» Görev Tanımı
Aşağıdaki, demiryolu hatlarının endüstri mirası olarak koruma altına alınması başvurusunu anlatan metni kaldığı yerden sürdürür müsünüz?

» Kaynak Metin
Bu çerçevede, Birleşik Taşımacılık Çalışanları Sendikası İstanbul 1 Nolu Şubesi, Mimarlar Odası İstanbul Büyükkent Şubesi ve ICOMOS tarafından 2007 yılı içinde Haydarpaşa-Gebze ve Sirkeci-Halkalı arası demiryolu hattı ve çevresindeki kültür varlıklarının "demiryolu endüstri mirası" olarak koruma altına alınması için ilgili Kültür ve Tabiat Varlıkları Koruma Kurulları'na başvuru yapmıştır.Başvurumuzun üzerinden bir yıl geçmesine rağmen "bilimsel nitelikte, ulusal ve evrensel koruma hukuku ilkeleri doğrultusunda" hazırladığımız teklifimiz Kurullar tarafından henüz inceleme aşamasından geçirilerek sonuçlandırılamamıştır...

» Kayıtlı Veriler

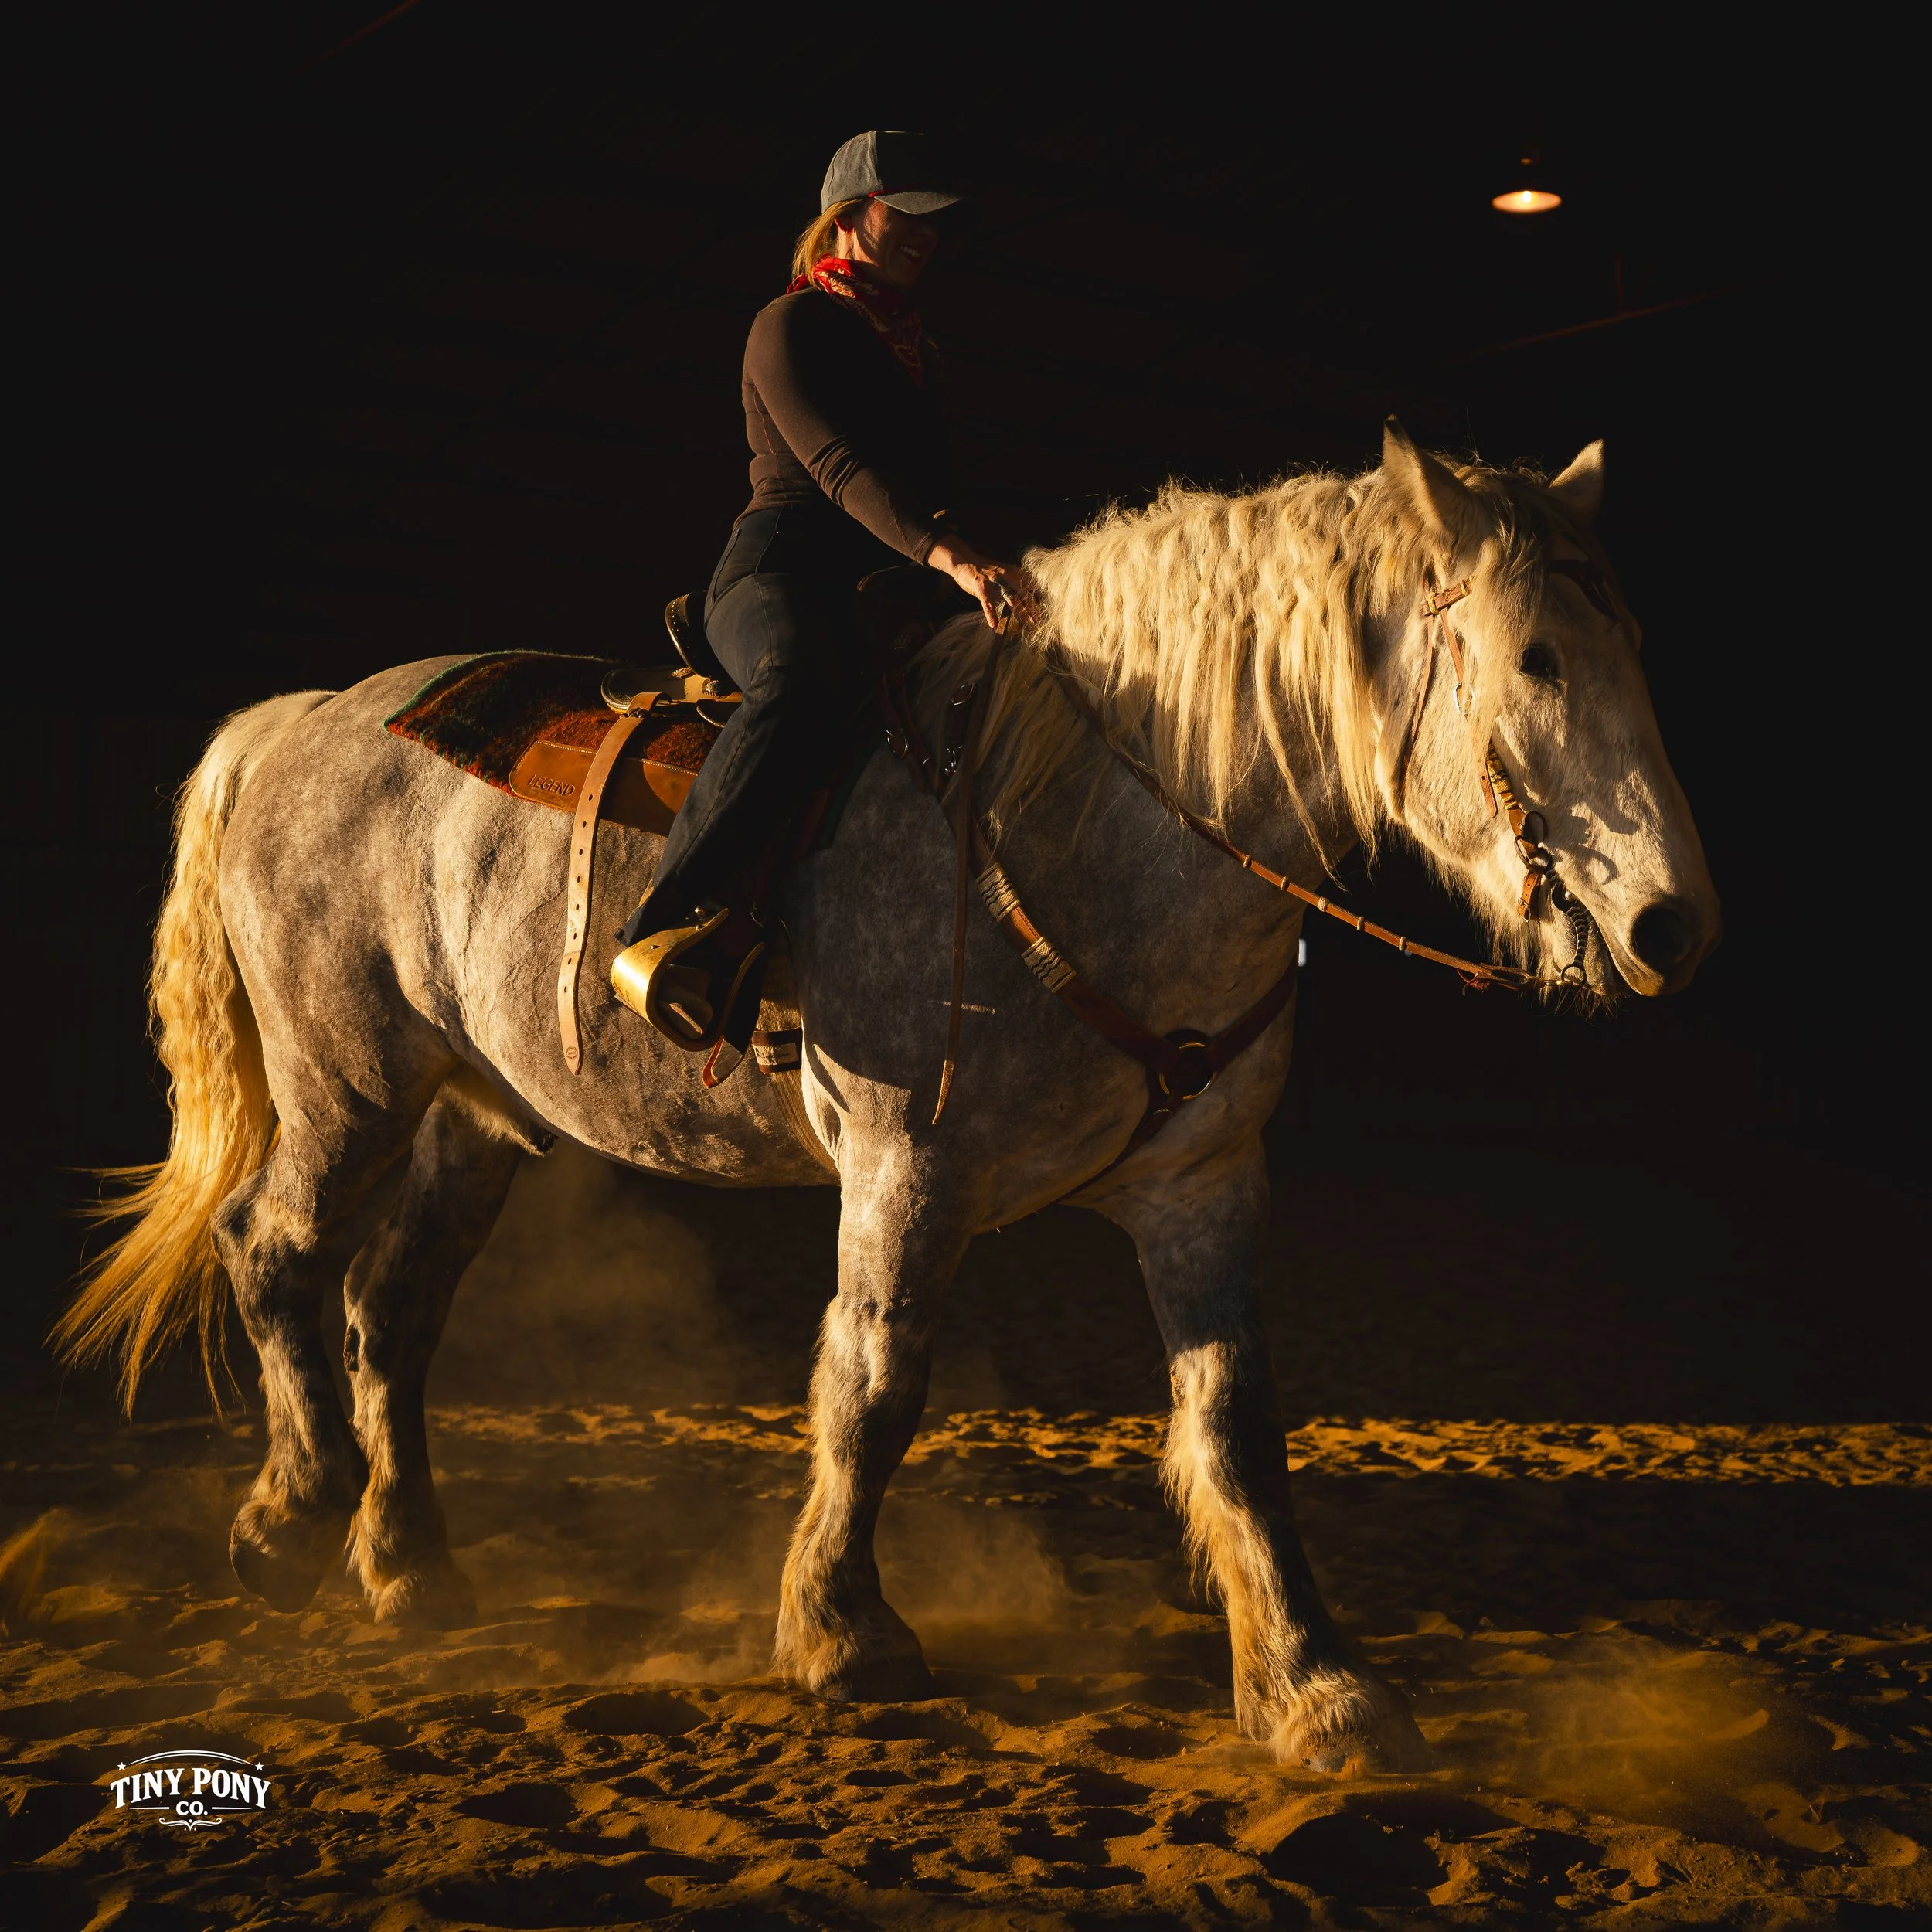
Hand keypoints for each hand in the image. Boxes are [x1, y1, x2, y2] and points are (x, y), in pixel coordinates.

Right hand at [927, 539, 1041, 629]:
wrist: (965, 561)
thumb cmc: (987, 572)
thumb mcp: (1005, 575)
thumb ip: (1017, 585)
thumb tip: (1031, 598)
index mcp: (1014, 573)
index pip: (1031, 587)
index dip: (1039, 600)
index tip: (1047, 612)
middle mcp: (1007, 576)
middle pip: (1024, 593)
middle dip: (1033, 608)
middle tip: (1040, 622)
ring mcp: (994, 581)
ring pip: (1009, 597)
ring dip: (1019, 612)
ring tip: (1026, 624)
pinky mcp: (980, 587)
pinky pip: (987, 603)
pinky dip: (990, 615)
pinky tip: (994, 625)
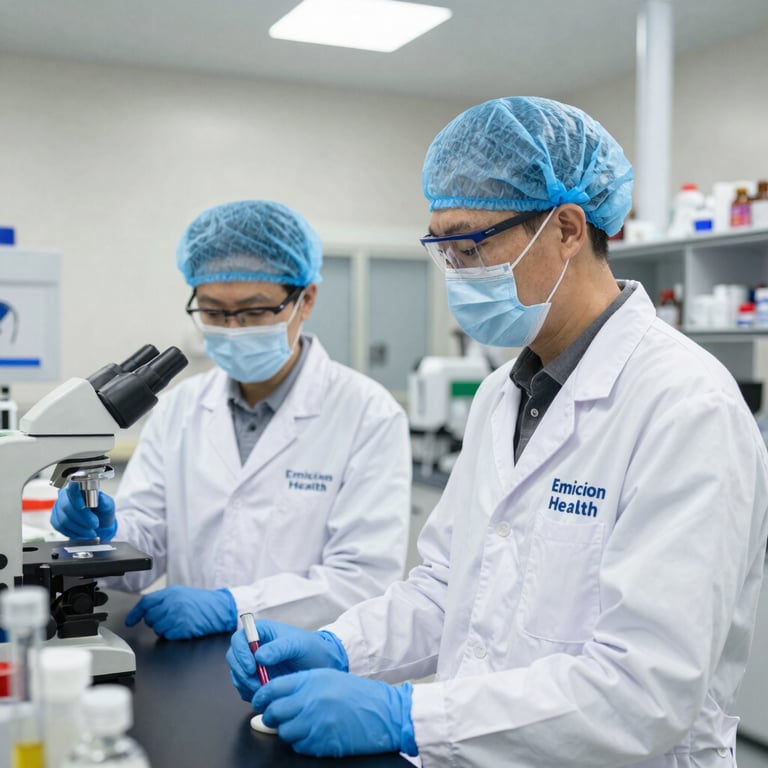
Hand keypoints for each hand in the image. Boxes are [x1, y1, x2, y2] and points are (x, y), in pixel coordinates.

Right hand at [50, 482, 116, 541]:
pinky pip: (60, 527)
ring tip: (91, 531)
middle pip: (67, 506)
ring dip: (79, 528)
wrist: (98, 522)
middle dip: (83, 518)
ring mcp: (59, 506)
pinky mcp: (55, 517)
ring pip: (63, 519)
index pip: (73, 488)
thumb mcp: (108, 505)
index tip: (83, 507)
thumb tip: (100, 496)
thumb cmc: (102, 511)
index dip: (76, 497)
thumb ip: (105, 501)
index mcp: (79, 487)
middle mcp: (66, 494)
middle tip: (95, 524)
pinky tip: (82, 533)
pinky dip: (73, 532)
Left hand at [125, 586, 236, 639]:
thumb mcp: (182, 594)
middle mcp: (172, 603)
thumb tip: (147, 610)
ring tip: (177, 623)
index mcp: (171, 592)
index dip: (135, 613)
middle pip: (150, 617)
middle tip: (167, 619)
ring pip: (157, 628)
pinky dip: (172, 634)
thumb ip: (164, 600)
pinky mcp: (182, 627)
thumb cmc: (202, 602)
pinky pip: (167, 635)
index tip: (130, 621)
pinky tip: (182, 628)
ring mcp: (177, 615)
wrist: (220, 608)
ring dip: (164, 629)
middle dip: (155, 621)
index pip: (146, 602)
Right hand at [226, 620, 347, 702]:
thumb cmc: (311, 648)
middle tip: (257, 684)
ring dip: (246, 685)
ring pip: (237, 675)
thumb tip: (259, 655)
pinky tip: (265, 695)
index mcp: (261, 632)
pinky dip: (250, 693)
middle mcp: (254, 647)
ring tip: (264, 691)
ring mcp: (254, 664)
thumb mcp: (297, 644)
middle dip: (242, 673)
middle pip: (233, 658)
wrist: (322, 664)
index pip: (239, 639)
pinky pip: (244, 688)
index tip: (252, 668)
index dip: (241, 653)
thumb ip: (279, 648)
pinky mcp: (257, 680)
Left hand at [253, 669, 416, 757]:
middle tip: (273, 716)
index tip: (259, 700)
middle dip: (270, 716)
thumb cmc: (358, 694)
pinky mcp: (321, 743)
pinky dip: (301, 742)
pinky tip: (312, 734)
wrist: (384, 712)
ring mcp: (315, 724)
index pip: (273, 688)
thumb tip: (277, 694)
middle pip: (274, 712)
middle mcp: (310, 700)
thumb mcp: (329, 677)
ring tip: (298, 725)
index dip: (261, 695)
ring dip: (287, 730)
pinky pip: (299, 746)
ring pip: (284, 731)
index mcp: (311, 680)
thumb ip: (302, 684)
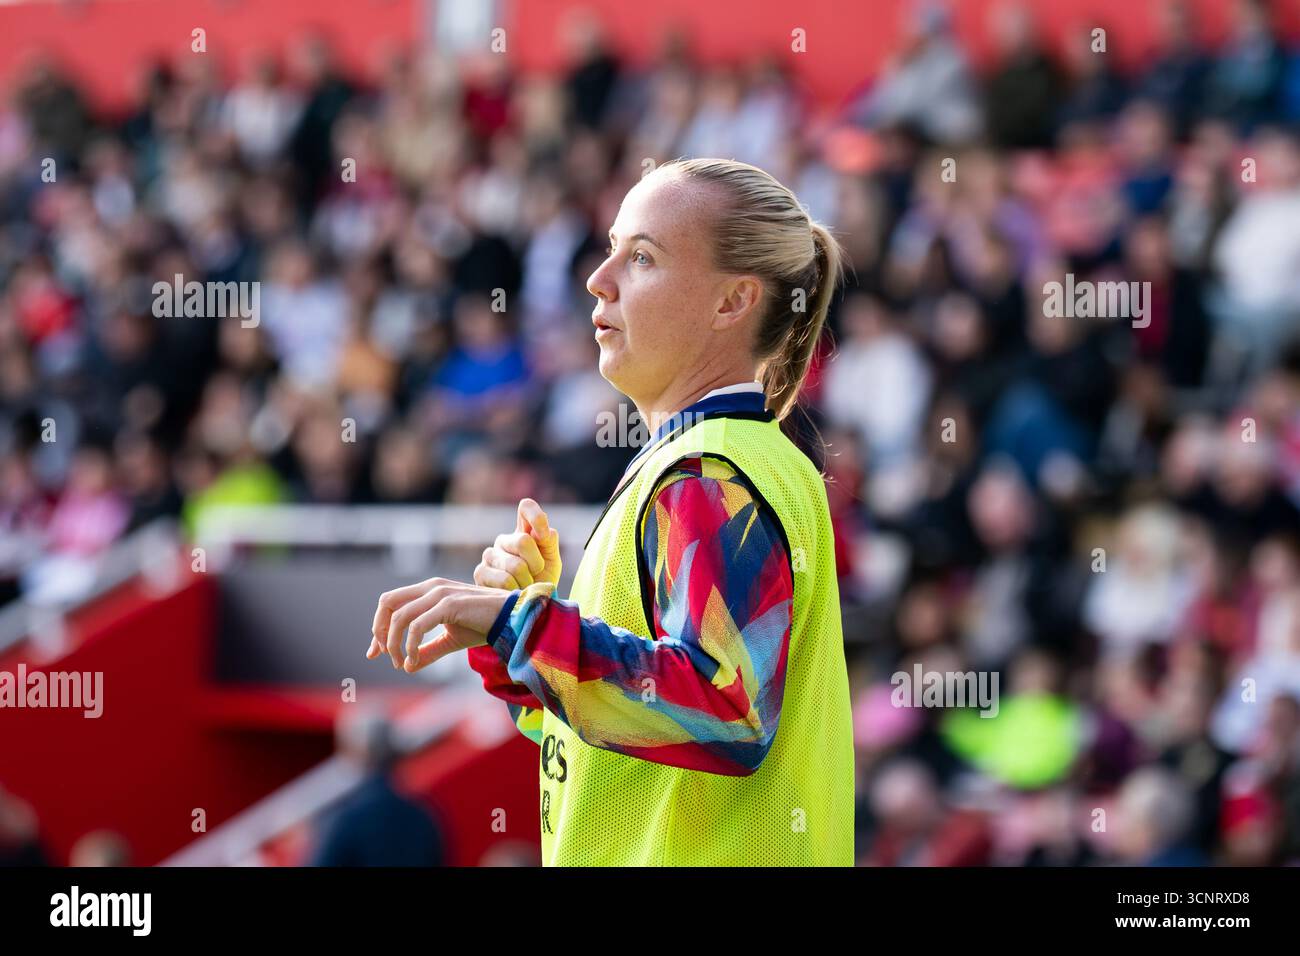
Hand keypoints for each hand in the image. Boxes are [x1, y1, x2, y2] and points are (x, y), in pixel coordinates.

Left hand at [366, 578, 512, 672]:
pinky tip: (414, 660)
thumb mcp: (450, 640)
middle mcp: (431, 587)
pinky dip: (411, 645)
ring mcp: (439, 593)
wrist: (511, 618)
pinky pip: (417, 626)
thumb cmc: (483, 625)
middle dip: (380, 632)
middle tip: (386, 656)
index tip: (375, 652)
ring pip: (399, 617)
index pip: (390, 602)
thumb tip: (407, 667)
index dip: (379, 627)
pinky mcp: (448, 604)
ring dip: (394, 644)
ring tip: (402, 663)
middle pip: (387, 603)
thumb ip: (428, 651)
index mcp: (428, 590)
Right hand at [473, 497, 561, 589]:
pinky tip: (513, 592)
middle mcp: (504, 540)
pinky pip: (504, 580)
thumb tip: (544, 531)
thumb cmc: (541, 580)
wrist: (529, 607)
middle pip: (523, 541)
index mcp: (523, 531)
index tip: (544, 536)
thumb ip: (549, 542)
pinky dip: (515, 590)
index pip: (526, 507)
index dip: (536, 516)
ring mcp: (490, 555)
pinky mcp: (480, 572)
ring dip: (527, 581)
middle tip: (536, 574)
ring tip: (525, 586)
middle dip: (536, 563)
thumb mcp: (552, 560)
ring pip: (515, 565)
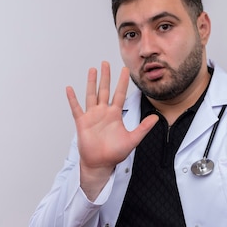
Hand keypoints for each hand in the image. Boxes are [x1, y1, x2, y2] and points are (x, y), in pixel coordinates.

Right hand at [66, 61, 157, 199]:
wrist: (100, 163)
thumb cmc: (115, 153)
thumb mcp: (133, 139)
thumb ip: (143, 128)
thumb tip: (157, 118)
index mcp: (115, 114)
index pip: (120, 94)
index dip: (122, 82)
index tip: (125, 70)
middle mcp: (103, 112)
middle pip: (105, 90)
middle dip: (106, 76)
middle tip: (106, 62)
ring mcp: (92, 116)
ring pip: (91, 95)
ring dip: (91, 82)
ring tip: (92, 70)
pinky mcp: (82, 122)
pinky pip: (76, 108)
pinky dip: (72, 99)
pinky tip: (69, 89)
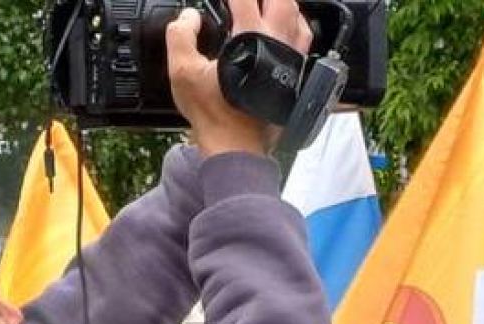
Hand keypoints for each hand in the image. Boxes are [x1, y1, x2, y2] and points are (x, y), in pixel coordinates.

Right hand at [167, 0, 311, 157]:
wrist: (237, 149)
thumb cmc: (214, 117)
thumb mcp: (183, 72)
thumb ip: (180, 35)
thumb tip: (189, 16)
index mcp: (250, 38)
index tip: (223, 0)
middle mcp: (277, 45)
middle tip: (246, 0)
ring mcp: (291, 61)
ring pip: (297, 15)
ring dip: (281, 4)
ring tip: (265, 5)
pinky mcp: (297, 77)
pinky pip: (304, 40)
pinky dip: (295, 24)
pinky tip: (283, 27)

» Görev Yanıtı
Öncelikle; İstanbul Tabiat ve Kültür Varlıkları Koruma Kurullarının; Haydarpaşa Gebze ve Sirkeci Halkalı arası demiryolu hattının ve bu hat üzerindeki tarihi yapıların "endüstriyel demiryolu mirası" olarak koruma altına alınması talebimizi bir an önce sonuçlandırmasını, konuyu değerlendirmeden Marmaray CR1 banliyö hatlarının üçlenmesi projesinin inşaatına başlanılmasına izin vermemesini bekliyoruz.
Aynı şekilde ilgili Kamu Kurumları yetkililerinin kamusal ve anayasal sorumlulukları gereği bu "Kültürel Kıyım ve Yağma" sürecini ivedi olarak durdurmalarını değerli kamuoyu önünde bir kez daha talep ediyoruz.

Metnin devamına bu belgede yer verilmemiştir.